[Work to complete] Every line from the one containing "3: (1094, 577)" through the last line below should be reproduced exactly; please include nothing else.

[Material supplied]
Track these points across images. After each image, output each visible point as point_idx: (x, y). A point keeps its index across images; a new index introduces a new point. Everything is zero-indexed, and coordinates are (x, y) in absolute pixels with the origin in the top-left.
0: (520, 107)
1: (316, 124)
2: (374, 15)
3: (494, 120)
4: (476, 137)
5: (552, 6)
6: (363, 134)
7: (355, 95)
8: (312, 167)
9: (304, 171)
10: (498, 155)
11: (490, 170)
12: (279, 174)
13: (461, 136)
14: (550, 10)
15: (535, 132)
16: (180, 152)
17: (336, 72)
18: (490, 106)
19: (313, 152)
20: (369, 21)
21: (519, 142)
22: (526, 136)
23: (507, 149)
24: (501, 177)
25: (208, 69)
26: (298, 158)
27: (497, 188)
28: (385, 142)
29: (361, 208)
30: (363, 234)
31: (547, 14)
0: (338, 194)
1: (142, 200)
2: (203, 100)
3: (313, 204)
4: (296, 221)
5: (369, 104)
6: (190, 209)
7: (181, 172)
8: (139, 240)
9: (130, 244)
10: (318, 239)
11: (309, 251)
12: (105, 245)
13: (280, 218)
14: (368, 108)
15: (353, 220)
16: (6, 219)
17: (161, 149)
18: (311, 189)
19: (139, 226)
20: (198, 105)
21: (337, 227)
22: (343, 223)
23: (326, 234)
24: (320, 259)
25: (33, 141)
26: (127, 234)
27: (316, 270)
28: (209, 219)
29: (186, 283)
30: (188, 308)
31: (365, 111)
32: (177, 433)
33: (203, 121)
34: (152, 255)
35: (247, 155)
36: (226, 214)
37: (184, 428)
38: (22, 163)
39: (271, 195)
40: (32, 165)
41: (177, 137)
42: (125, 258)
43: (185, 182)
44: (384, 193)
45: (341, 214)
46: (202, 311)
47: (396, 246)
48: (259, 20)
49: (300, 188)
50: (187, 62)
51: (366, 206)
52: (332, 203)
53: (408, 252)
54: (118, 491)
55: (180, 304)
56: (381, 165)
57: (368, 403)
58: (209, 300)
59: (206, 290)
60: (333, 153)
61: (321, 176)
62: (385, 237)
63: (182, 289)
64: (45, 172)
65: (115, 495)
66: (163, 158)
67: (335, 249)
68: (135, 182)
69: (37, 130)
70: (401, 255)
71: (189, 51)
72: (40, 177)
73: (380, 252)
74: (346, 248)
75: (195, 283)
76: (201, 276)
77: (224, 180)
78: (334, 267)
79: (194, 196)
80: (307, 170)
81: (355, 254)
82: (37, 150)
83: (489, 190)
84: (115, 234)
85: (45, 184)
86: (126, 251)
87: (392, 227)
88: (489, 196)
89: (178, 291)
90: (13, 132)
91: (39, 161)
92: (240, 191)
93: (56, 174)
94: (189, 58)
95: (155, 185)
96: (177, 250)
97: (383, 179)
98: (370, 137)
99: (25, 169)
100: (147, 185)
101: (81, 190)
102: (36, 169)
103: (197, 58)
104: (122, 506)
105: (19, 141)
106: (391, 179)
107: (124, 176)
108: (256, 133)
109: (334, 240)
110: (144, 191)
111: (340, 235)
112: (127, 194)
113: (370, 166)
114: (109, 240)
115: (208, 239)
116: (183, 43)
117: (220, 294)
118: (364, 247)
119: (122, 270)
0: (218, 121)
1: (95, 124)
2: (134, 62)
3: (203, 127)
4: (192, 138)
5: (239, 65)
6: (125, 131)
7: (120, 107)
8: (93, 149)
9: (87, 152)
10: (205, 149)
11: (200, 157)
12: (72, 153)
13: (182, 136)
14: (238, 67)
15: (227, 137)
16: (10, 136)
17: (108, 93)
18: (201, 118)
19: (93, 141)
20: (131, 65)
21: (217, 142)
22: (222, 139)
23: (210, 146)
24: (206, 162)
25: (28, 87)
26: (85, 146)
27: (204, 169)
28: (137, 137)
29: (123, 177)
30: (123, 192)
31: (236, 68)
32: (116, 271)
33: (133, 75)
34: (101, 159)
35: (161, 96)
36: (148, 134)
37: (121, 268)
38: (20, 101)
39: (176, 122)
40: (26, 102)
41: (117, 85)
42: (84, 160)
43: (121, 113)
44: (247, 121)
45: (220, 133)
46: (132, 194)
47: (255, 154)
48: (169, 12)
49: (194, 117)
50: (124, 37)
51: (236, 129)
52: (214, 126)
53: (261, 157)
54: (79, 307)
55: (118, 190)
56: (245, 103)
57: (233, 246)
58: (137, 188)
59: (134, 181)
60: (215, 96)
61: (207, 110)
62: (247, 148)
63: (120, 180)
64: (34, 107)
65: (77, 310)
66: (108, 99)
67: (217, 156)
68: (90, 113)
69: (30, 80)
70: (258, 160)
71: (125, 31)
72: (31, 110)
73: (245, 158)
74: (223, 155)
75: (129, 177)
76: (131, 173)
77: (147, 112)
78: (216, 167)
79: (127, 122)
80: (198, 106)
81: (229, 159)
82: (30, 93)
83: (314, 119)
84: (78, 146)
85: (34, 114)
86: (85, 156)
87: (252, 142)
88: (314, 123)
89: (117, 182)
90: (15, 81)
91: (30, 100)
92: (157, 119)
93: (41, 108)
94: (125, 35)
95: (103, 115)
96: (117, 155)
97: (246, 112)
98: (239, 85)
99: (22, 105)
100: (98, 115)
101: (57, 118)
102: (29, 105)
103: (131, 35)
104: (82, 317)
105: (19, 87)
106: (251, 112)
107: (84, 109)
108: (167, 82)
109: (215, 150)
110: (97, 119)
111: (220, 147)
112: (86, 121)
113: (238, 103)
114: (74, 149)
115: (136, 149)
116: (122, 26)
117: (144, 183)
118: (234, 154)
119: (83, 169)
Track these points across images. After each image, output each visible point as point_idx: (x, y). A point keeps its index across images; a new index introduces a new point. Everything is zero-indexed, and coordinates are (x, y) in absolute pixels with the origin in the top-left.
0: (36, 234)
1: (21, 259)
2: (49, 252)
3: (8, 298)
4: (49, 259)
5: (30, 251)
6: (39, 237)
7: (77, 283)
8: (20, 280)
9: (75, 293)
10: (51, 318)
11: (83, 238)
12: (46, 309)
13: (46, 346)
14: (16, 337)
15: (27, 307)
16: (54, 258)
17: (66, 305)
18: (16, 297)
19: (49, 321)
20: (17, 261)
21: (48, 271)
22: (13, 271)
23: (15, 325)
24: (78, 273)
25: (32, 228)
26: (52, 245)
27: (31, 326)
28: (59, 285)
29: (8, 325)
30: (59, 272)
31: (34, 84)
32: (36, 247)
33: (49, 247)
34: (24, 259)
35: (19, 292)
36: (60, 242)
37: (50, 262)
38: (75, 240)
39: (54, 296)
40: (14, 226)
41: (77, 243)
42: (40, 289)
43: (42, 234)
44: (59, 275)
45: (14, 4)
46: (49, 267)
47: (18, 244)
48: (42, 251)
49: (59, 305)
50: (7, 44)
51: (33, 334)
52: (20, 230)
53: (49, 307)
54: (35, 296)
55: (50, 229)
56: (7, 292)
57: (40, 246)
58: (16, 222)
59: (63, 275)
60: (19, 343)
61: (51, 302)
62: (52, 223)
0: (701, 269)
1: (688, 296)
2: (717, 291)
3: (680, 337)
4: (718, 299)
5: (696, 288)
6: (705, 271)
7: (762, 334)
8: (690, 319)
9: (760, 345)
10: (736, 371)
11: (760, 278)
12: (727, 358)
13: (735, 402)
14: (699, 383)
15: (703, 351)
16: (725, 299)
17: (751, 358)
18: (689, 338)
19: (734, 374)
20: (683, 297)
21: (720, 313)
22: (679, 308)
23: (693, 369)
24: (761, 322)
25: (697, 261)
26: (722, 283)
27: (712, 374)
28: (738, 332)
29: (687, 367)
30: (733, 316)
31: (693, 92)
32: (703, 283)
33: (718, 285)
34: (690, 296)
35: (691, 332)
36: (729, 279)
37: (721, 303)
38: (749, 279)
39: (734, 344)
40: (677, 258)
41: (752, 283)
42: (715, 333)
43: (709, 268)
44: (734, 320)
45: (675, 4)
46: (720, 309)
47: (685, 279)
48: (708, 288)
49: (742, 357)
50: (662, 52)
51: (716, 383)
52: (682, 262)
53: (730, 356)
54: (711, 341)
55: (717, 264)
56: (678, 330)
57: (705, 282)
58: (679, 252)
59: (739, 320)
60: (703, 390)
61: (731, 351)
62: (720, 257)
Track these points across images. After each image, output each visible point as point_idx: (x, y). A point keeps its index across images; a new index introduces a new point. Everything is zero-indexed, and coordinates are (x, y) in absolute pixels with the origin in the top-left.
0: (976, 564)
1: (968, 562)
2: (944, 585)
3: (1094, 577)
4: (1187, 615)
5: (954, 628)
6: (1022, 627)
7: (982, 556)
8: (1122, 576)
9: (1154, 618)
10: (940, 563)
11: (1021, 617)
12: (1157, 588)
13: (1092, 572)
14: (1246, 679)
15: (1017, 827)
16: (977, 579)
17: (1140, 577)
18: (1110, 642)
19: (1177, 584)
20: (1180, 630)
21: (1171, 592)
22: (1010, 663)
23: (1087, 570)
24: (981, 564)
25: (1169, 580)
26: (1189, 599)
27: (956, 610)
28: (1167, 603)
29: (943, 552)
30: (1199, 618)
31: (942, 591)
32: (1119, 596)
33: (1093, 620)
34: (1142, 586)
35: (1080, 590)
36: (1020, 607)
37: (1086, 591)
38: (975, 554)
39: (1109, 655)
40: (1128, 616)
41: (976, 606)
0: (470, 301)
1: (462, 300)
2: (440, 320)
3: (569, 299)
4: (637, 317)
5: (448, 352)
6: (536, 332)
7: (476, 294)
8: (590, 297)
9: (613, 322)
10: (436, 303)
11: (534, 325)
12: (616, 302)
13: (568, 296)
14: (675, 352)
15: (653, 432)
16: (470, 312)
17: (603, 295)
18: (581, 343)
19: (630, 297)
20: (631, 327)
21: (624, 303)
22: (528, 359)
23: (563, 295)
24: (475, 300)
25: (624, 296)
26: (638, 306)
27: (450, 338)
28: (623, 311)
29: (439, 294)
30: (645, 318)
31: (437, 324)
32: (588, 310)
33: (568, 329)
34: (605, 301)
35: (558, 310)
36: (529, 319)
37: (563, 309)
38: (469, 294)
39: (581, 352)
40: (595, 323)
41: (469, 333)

[Result for this task]
3: (1094, 577)
4: (1187, 615)
5: (954, 628)
6: (1022, 627)
7: (982, 556)
8: (1122, 576)
9: (1154, 618)
10: (940, 563)
11: (1021, 617)
12: (1157, 588)
13: (1092, 572)
14: (1246, 679)
15: (1017, 827)
16: (977, 579)
17: (1140, 577)
18: (1110, 642)
19: (1177, 584)
20: (1180, 630)
21: (1171, 592)
22: (1010, 663)
23: (1087, 570)
24: (981, 564)
25: (1169, 580)
26: (1189, 599)
27: (956, 610)
28: (1167, 603)
29: (943, 552)
30: (1199, 618)
31: (942, 591)
32: (1119, 596)
33: (1093, 620)
34: (1142, 586)
35: (1080, 590)
36: (1020, 607)
37: (1086, 591)
38: (975, 554)
39: (1109, 655)
40: (1128, 616)
41: (976, 606)
0: (470, 301)
1: (462, 300)
2: (440, 320)
3: (569, 299)
4: (637, 317)
5: (448, 352)
6: (536, 332)
7: (476, 294)
8: (590, 297)
9: (613, 322)
10: (436, 303)
11: (534, 325)
12: (616, 302)
13: (568, 296)
14: (675, 352)
15: (653, 432)
16: (470, 312)
17: (603, 295)
18: (581, 343)
19: (630, 297)
20: (631, 327)
21: (624, 303)
22: (528, 359)
23: (563, 295)
24: (475, 300)
25: (624, 296)
26: (638, 306)
27: (450, 338)
28: (623, 311)
29: (439, 294)
30: (645, 318)
31: (437, 324)
32: (588, 310)
33: (568, 329)
34: (605, 301)
35: (558, 310)
36: (529, 319)
37: (563, 309)
38: (469, 294)
39: (581, 352)
40: (595, 323)
41: (469, 333)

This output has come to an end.